Davalı vekili, taraflar arasındaki sözleşmenin 6.1 ve 6.3 maddeleri uyarınca uyuşmazlıklara İngiliz hukukunun uygulanacak olup İngiliz mahkemelerinin yetkili olduğunu, ayrıca esas yönden de davanın reddinin gerektiğini savunmuştur.
Mahkemece, taraflar arasındaki sözleşmenin 6.maddesinde milletlerarası yetki şartının bulunduğu, İngiliz mahkemelerinin yetkili kılındığı, bu yetki şartınının MÖHUK 47.maddesi hükmü ve diğer mevzuata uygun olduğu gerekçesi ile davalının yetki itirazının kabulü ile davanın usulden reddine karar verilmiş, kararı davacı vekili istinaf etmiştir.
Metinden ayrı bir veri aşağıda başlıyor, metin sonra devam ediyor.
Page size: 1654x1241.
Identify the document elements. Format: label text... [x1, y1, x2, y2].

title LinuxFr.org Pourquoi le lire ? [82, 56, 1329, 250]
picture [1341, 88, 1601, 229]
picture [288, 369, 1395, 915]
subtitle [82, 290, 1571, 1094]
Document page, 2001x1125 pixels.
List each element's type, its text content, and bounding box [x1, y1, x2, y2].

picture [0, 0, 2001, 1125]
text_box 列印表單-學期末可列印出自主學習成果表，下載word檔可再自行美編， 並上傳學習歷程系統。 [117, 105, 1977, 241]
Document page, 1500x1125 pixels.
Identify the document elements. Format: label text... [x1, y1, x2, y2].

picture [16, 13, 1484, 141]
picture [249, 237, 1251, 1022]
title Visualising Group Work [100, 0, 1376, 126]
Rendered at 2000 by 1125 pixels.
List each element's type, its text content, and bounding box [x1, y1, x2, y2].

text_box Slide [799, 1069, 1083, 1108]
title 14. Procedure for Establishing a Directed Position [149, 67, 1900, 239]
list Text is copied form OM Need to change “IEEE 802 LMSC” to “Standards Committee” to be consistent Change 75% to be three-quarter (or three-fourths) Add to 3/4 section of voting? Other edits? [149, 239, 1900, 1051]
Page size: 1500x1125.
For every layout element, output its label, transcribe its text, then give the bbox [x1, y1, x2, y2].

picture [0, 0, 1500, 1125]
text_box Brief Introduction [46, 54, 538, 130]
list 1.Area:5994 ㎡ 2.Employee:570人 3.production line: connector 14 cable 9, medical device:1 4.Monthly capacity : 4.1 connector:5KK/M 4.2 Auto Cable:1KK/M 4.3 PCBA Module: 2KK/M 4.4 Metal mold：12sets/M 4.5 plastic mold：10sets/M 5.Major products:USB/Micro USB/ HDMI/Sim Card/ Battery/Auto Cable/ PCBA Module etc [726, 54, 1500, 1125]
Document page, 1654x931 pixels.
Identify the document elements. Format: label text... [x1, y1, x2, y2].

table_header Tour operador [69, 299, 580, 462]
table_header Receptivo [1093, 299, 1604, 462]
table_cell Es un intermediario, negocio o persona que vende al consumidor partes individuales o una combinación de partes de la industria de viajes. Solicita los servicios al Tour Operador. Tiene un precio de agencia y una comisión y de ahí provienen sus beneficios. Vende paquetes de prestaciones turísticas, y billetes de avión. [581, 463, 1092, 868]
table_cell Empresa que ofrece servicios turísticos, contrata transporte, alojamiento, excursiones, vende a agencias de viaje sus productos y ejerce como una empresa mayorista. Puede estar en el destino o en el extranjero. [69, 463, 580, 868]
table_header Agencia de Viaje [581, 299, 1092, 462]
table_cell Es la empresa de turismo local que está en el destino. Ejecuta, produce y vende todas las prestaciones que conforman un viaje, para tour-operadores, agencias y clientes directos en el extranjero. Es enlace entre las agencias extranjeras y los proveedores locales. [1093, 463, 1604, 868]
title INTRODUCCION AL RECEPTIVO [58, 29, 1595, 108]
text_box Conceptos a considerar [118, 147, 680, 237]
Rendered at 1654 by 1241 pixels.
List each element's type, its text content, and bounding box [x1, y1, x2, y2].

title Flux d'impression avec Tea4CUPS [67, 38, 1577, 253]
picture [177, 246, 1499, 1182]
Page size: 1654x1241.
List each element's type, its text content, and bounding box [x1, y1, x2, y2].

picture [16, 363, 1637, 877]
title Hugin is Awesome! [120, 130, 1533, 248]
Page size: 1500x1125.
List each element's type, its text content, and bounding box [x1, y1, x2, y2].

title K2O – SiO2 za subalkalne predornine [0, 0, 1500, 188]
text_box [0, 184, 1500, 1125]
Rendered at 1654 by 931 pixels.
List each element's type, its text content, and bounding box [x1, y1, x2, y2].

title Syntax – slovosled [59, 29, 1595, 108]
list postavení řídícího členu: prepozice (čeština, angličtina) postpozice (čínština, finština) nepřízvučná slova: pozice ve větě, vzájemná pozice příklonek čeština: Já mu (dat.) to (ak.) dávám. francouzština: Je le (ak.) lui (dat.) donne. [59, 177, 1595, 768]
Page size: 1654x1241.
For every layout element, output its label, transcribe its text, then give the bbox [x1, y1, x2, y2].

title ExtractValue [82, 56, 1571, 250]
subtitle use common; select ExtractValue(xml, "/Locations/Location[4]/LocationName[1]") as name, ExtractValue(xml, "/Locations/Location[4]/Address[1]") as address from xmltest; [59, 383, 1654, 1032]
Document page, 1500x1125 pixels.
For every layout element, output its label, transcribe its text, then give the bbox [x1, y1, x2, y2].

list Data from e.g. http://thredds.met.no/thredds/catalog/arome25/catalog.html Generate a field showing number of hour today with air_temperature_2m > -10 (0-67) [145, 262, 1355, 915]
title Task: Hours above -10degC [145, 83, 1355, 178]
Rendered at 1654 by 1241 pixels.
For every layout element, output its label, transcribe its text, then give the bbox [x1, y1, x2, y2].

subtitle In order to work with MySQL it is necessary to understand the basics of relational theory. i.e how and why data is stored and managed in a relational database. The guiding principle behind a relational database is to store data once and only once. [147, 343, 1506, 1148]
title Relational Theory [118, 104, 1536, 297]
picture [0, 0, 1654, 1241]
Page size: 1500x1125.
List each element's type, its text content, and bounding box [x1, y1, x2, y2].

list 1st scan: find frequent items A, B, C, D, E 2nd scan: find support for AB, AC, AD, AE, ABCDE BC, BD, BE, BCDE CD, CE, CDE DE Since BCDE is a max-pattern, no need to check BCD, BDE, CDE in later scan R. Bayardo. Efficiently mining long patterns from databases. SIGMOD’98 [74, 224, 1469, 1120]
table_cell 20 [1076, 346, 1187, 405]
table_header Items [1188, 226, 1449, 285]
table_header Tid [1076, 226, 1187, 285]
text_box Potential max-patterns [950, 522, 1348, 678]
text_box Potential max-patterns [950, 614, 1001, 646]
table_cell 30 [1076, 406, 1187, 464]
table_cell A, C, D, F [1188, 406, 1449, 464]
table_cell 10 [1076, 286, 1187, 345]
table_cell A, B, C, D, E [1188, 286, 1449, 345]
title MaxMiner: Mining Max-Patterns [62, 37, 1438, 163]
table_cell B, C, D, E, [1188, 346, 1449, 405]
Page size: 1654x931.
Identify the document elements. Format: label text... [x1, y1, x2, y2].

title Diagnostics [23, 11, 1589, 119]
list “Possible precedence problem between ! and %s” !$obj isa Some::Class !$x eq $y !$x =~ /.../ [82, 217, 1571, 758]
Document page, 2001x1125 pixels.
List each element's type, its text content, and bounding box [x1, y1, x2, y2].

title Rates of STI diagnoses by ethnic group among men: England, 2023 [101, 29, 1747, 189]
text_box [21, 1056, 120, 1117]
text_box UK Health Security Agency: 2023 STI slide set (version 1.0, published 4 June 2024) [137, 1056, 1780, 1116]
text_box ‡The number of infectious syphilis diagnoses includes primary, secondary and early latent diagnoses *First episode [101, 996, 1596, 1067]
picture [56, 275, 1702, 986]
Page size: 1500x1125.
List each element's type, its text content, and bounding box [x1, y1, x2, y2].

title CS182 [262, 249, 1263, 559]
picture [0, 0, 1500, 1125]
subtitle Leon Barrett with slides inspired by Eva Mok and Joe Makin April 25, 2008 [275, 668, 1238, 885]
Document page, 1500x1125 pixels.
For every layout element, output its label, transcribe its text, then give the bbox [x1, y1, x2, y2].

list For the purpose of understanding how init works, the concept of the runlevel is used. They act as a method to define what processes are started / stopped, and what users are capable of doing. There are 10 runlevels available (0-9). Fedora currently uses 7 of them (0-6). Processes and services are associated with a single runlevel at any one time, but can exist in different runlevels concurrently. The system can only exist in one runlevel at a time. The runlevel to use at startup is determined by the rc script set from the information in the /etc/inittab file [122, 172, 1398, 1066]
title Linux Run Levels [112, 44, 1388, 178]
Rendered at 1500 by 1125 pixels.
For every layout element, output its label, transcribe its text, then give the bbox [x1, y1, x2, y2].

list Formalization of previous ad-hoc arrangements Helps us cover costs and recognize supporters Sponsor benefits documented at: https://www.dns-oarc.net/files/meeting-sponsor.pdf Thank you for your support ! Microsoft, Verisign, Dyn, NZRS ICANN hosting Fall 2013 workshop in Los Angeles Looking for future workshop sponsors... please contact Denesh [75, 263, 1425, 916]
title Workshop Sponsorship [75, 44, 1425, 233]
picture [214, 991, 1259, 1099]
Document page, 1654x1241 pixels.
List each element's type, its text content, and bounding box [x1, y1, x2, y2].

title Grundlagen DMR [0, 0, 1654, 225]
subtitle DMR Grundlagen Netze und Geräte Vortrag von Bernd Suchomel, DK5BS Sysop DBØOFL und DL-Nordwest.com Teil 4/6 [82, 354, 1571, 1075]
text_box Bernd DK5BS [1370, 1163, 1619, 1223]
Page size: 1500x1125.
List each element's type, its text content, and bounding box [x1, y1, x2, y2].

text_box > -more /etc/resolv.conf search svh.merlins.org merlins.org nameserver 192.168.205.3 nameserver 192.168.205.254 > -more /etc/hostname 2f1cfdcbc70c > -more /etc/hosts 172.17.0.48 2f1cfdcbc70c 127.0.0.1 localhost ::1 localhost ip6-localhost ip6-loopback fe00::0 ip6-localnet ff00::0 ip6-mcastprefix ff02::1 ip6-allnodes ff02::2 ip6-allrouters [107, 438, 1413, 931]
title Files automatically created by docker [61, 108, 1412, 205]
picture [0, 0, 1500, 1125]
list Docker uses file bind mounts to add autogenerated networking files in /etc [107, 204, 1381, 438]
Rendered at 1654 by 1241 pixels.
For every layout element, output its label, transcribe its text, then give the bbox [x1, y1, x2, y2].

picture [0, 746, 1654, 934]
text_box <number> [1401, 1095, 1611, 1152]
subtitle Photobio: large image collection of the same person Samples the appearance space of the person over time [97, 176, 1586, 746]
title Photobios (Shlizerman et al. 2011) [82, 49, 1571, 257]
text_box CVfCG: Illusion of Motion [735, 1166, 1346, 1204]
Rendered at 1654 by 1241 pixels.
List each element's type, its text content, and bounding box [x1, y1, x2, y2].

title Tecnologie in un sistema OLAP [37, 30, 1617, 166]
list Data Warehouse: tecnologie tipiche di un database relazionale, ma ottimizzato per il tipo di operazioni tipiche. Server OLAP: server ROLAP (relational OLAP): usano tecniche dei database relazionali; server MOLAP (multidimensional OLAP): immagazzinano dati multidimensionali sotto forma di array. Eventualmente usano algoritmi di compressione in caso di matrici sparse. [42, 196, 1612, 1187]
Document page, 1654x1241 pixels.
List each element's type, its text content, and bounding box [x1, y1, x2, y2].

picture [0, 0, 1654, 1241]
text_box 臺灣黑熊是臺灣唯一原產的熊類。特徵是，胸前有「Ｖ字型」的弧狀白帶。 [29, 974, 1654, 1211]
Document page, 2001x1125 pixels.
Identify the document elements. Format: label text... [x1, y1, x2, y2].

Davacı vekili istinaf sebebi olarak; davalının yerleşim yerinin Zeytinburnu olup Bakırköy yargı çevresinde kaldığını, kararın usul ve yasaya aykırı olduğunu, sözleşmede yer alan yetki şartının belirlilik ilkesine aykırı olduğunu, dolayısıyla geçersiz yetki şartının kabul edilmesinin hatalı olduğunu, sözleşmede İngiltere mahkemeleri denildiğini, oysa İngiltere’nin hangi mahkemesinin yetkili olacağının belirtilmediği, 11.HD’sinin 2015 tarihli bir içtihadında huzurdaki davadaki ile benzer yetki şartının belirli olmadığı için geçersiz saydığını, yine aynı dairenin bir başka kararında birleşik krallık mahkemeleri şeklindeki yetki şartının da geçersiz saydığını, MÖHUK 47.maddesi kapsamında yetki şartının HMK 17 ve 18’e aykırı olması halinde Türk mahkemelerinin yargılama yapmaktan kaçınamayacağını, Türk mahkemelerinin yargılama yetkisini münhasır olup bu hususun kamu düzenine ilişkin olduğu, yine davalının yerleşim yerinde açılan davada davalının yetki itirazında bulunmasının MK’nın 2.maddesine aykırı olduğunu, zira davalının Türkiye’de kendisini daha iyi savunacak durumda olduğunu, Yargıtay 11.HD’sinin benzer bir olayda Türk uyruklu bir kişinin davasının Türkiye’de açılmasını iyi niyet kurallarına aykırı bulunduğunu bildirmiştir.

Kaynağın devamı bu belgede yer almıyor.